Extracted records:
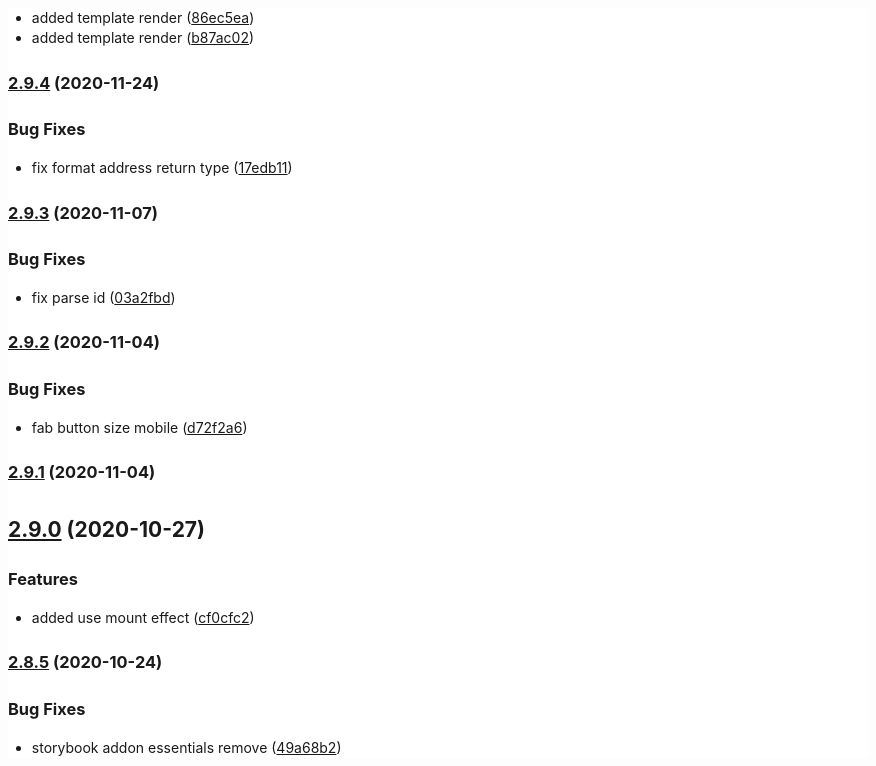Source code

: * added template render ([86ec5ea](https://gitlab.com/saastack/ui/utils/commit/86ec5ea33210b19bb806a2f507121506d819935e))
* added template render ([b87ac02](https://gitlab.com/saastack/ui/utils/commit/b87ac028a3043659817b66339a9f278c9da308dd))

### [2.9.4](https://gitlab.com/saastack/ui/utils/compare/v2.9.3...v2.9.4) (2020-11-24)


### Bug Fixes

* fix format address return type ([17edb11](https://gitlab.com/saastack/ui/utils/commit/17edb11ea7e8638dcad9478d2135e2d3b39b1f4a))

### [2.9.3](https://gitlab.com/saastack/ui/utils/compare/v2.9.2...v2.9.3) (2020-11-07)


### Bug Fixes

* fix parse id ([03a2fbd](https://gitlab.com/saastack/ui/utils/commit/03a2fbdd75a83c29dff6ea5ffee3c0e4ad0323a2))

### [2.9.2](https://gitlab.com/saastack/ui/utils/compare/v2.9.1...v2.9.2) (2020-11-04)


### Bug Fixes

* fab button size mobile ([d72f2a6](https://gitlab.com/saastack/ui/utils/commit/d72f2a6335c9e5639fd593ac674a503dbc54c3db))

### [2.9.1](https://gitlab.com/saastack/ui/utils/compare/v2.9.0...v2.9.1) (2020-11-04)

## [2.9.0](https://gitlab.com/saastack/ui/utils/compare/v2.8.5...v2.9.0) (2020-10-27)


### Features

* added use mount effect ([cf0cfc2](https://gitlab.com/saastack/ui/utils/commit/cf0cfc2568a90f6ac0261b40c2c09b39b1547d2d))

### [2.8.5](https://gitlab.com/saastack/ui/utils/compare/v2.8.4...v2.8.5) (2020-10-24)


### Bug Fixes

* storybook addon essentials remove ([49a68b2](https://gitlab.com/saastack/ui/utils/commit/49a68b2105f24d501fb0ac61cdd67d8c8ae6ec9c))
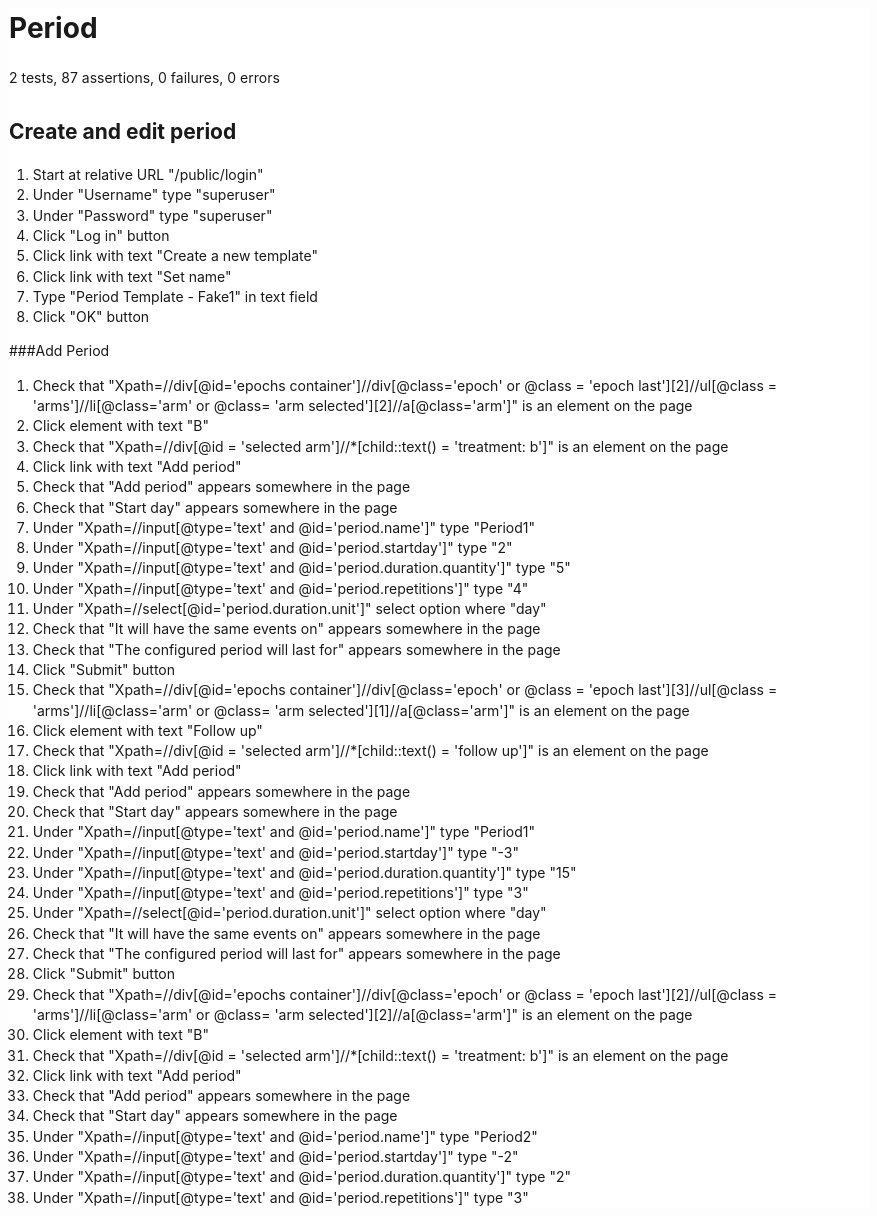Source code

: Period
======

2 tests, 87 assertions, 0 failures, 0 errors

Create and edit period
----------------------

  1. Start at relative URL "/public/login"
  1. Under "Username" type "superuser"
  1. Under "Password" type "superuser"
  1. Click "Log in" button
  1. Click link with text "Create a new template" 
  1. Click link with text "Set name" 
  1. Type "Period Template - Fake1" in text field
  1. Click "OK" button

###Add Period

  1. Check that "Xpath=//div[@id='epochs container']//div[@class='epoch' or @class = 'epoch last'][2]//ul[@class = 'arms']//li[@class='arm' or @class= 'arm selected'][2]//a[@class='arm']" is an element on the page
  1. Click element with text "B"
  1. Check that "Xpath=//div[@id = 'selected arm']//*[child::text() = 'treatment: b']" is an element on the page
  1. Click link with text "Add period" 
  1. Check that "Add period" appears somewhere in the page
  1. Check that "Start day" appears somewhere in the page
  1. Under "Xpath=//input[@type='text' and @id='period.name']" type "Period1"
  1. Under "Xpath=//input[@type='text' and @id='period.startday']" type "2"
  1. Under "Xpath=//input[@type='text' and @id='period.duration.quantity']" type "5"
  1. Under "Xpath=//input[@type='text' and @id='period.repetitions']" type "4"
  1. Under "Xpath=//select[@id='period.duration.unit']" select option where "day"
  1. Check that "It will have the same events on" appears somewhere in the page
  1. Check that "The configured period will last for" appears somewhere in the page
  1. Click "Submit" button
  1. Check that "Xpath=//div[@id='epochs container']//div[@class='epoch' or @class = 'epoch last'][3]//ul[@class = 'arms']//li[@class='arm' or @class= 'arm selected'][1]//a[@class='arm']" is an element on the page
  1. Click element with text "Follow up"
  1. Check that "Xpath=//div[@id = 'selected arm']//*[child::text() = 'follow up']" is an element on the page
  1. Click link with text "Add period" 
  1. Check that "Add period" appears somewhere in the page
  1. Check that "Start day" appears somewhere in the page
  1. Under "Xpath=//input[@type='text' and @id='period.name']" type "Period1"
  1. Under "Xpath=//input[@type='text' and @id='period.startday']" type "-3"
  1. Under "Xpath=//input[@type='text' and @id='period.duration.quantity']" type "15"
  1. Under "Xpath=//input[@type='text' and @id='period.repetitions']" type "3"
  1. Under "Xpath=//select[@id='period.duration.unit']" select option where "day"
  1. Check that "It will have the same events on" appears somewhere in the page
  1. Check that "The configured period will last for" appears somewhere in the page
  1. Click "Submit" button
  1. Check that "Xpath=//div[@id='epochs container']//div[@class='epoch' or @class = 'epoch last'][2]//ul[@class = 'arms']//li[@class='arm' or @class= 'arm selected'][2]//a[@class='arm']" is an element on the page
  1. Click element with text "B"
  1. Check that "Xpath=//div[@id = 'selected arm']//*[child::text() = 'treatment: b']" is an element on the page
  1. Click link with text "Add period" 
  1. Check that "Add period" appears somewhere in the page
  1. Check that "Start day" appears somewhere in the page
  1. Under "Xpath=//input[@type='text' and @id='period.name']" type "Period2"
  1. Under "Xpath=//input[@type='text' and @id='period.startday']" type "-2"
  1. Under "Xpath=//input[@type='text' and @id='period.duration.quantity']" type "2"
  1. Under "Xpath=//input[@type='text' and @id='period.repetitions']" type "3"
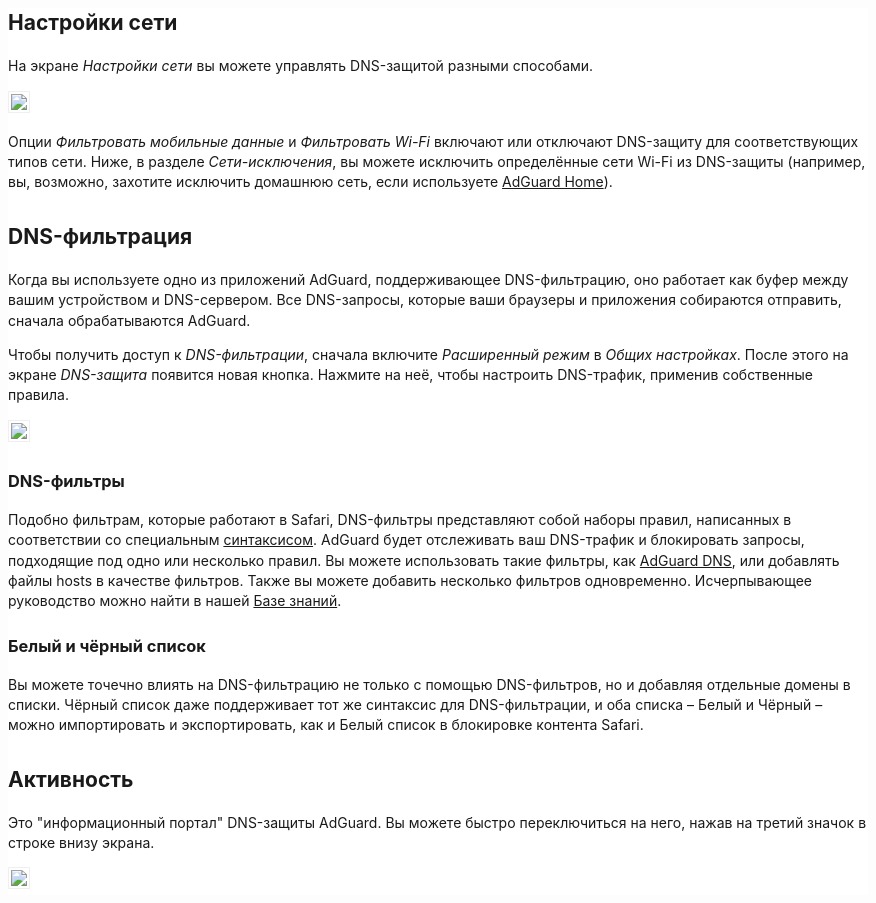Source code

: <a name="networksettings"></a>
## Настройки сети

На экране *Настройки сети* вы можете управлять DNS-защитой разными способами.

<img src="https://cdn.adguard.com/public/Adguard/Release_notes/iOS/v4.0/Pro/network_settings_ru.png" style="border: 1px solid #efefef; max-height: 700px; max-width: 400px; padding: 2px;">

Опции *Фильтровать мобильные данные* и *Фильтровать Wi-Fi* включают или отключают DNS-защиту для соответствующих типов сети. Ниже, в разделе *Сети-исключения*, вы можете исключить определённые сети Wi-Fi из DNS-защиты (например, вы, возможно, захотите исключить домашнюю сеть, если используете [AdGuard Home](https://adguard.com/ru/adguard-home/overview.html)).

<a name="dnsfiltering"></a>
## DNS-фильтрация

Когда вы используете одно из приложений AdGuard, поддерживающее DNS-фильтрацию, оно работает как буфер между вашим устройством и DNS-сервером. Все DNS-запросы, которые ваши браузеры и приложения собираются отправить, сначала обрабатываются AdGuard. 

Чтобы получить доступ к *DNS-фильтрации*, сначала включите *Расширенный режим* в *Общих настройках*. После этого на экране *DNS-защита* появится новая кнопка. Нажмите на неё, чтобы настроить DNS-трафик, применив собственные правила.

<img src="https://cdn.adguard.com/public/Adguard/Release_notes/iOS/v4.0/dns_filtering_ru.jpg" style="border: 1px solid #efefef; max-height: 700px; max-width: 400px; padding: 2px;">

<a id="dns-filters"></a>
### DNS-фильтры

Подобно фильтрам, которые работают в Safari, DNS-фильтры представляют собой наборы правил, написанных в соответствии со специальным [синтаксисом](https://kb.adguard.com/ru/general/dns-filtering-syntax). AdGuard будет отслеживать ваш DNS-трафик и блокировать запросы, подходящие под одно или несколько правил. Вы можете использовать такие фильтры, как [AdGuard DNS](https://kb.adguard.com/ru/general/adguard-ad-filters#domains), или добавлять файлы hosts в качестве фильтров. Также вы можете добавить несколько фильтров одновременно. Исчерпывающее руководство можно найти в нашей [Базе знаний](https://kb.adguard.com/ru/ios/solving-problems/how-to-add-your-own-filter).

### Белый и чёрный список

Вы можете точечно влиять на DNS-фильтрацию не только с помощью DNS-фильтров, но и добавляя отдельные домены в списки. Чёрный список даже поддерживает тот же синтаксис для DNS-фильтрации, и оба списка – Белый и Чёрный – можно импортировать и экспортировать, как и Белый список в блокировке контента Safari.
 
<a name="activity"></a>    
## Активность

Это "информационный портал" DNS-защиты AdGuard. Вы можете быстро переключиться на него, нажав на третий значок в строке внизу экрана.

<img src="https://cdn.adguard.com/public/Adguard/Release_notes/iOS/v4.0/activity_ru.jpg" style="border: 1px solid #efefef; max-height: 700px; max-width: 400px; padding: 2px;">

■ **PROBLEM DESCRIPTION**
Beginning with the first line of the entries above, repeat each line word for word until the line with "2 tests, 87 assertions, 0 failures, 0 errors" has been given too. Omit the pictures.

■ **RESULT BELOW**
Source code

: * added template render ([86ec5ea](https://gitlab.com/saastack/ui/utils/commit/86ec5ea33210b19bb806a2f507121506d819935e))
* added template render ([b87ac02](https://gitlab.com/saastack/ui/utils/commit/b87ac028a3043659817b66339a9f278c9da308dd))

### [2.9.4](https://gitlab.com/saastack/ui/utils/compare/v2.9.3...v2.9.4) (2020-11-24)


### Bug Fixes

* fix format address return type ([17edb11](https://gitlab.com/saastack/ui/utils/commit/17edb11ea7e8638dcad9478d2135e2d3b39b1f4a))

### [2.9.3](https://gitlab.com/saastack/ui/utils/compare/v2.9.2...v2.9.3) (2020-11-07)


### Bug Fixes

* fix parse id ([03a2fbd](https://gitlab.com/saastack/ui/utils/commit/03a2fbdd75a83c29dff6ea5ffee3c0e4ad0323a2))

### [2.9.2](https://gitlab.com/saastack/ui/utils/compare/v2.9.1...v2.9.2) (2020-11-04)


### Bug Fixes

* fab button size mobile ([d72f2a6](https://gitlab.com/saastack/ui/utils/commit/d72f2a6335c9e5639fd593ac674a503dbc54c3db))

### [2.9.1](https://gitlab.com/saastack/ui/utils/compare/v2.9.0...v2.9.1) (2020-11-04)

## [2.9.0](https://gitlab.com/saastack/ui/utils/compare/v2.8.5...v2.9.0) (2020-10-27)


### Features

* added use mount effect ([cf0cfc2](https://gitlab.com/saastack/ui/utils/commit/cf0cfc2568a90f6ac0261b40c2c09b39b1547d2d))

### [2.8.5](https://gitlab.com/saastack/ui/utils/compare/v2.8.4...v2.8.5) (2020-10-24)


### Bug Fixes

* storybook addon essentials remove ([49a68b2](https://gitlab.com/saastack/ui/utils/commit/49a68b2105f24d501fb0ac61cdd67d8c8ae6ec9c))
Source code

: Period
======

2 tests, 87 assertions, 0 failures, 0 errors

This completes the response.